Collateralized Financing Obligations

In November 2011 and June 2012 the Company transferred two container portfolios for $10.0 million and one container portfolio for $17.2 million, respectively, to Japanese investor funds while concurrently entering into lease agreements for the same containers, under which the Company will lease the containers back from the Japanese investors.  In accordance with ASC 840, Sale-Leaseback Transactions, the Company concluded these were financing transactions under which sale-leaseback accounting was not applicable.

The container funds under financing arrangements are considered VIEs under ASC 810 because as lessee of the funds, the Company has the power to direct the activities that most significantly impact the entity's economic performance including the leasing and managing the containers owned by the funds.
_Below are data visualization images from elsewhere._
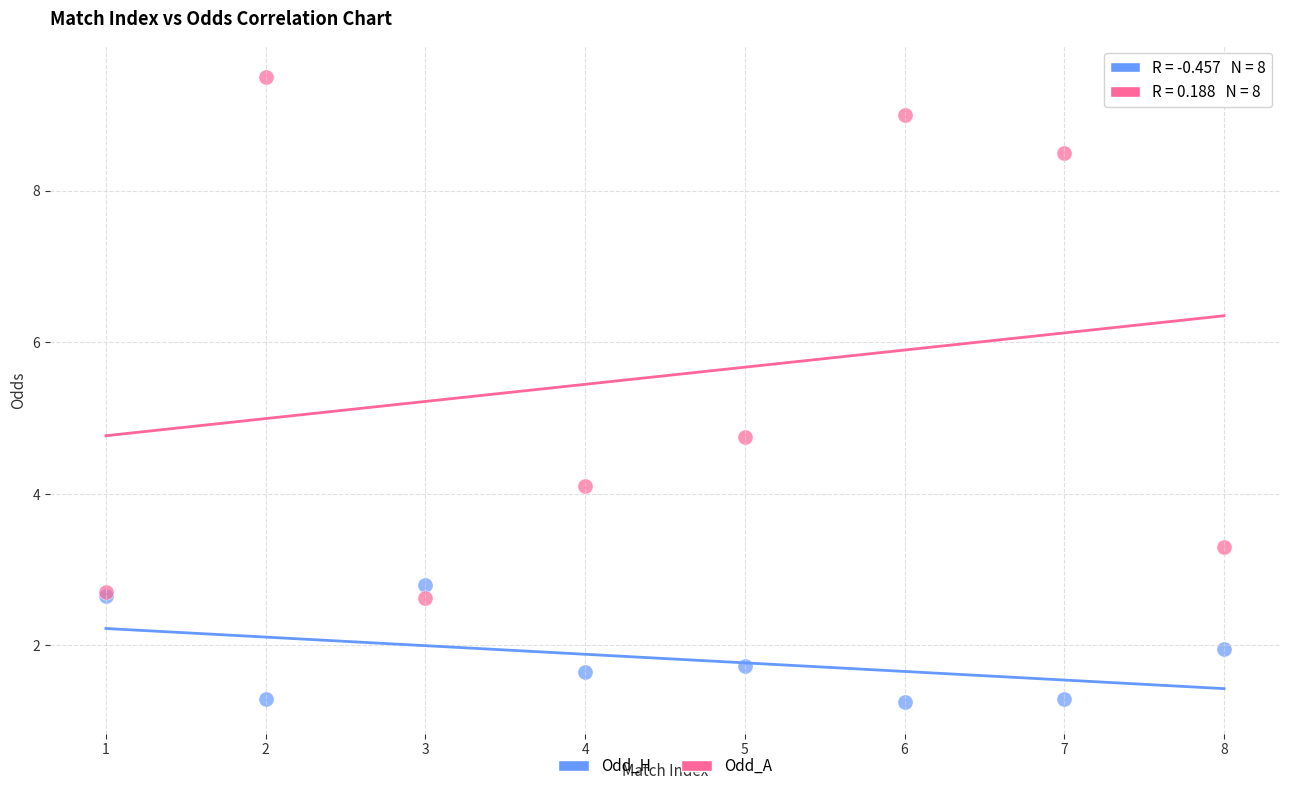

What is the X range (max minus min) for the scatter plot?

7.0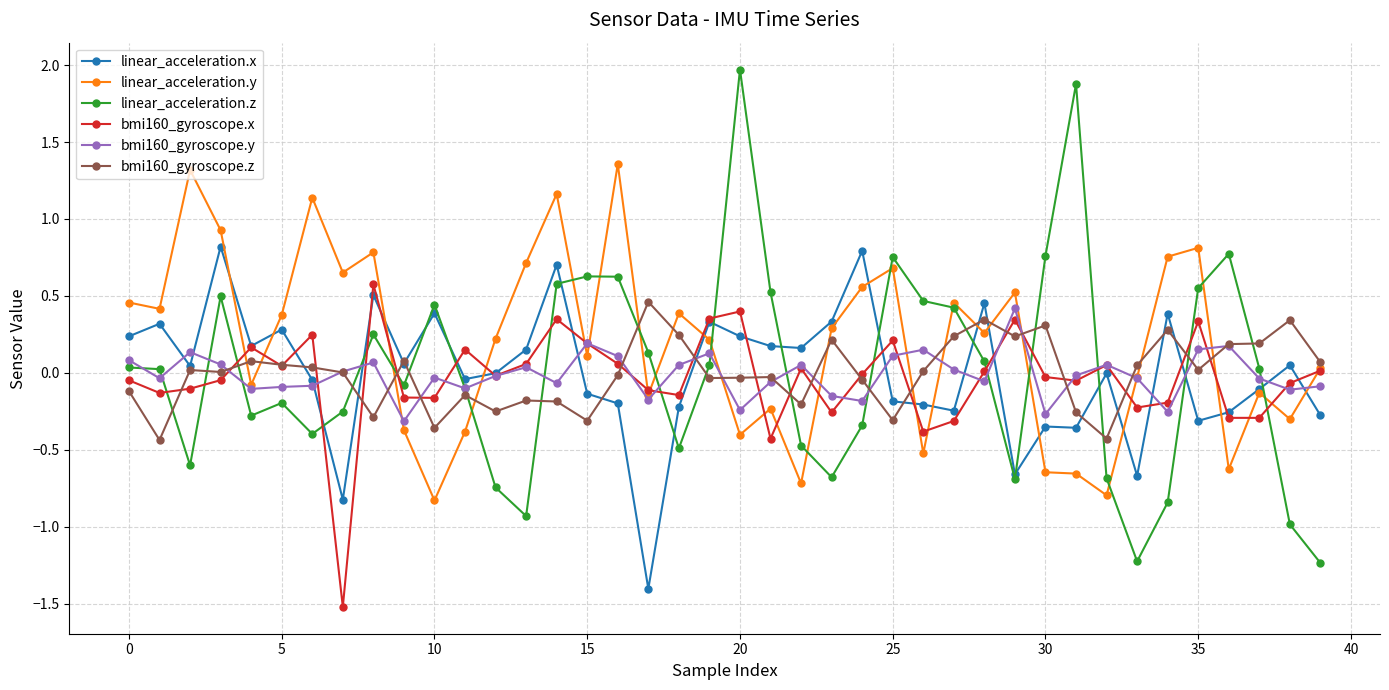

What is the greatest value displayed?

2.0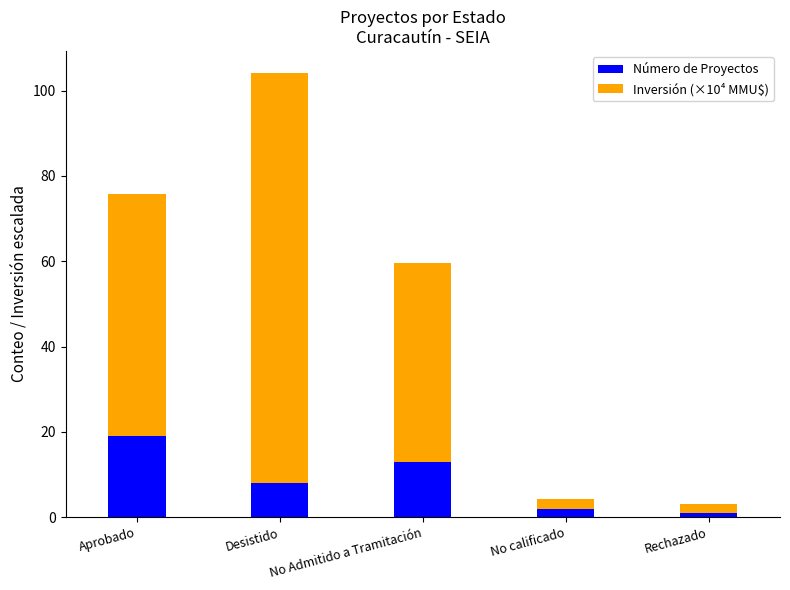

What is the maximum value for Número de Proyectos?

19.0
The terms of the transactions include options for the Company to purchase the containers from the funds at a fixed price. As a result of the residual interest resulting from the fixed price call option, the Company concluded that it may absorb a significant amount of the variability associated with the funds' anticipated economic performance and as a result the Company has a variable interest in the funds. As the Company has the power to direct the activities that most significantly impact the economic performance of the VIEs and the variable interest provides the Company with the right to receive benefits from the entity that could potentially be significant to the funds, the Company determined that it is the primary beneficiary of these VIEs and included the VIEs' assets and liabilities as of June 30, 2012 and December 31, 2011 and the cash flows of the VIEs for the six months ended June 30, 2012 in the Company's consolidated financial statements.
 
The containers transferred to the consolidated VIEs under financing arrangements had a net book value of $26.2 million as of June 30, 2012. The container equipment has been included on the Company's consolidated balance sheet with the offsetting debt related to the funds presented separately as collateralized financing obligations of $26.8 million in the debt section of the Company's consolidated balance sheet as of June 30, 2012. No gain or loss was recognized upon the initial consolidation of the VIEs in November 2011 or June 2012. As of December 31, 2011, the debt related to the collateralized financing obligations was included in capital lease obligations in the accompanying balance sheet.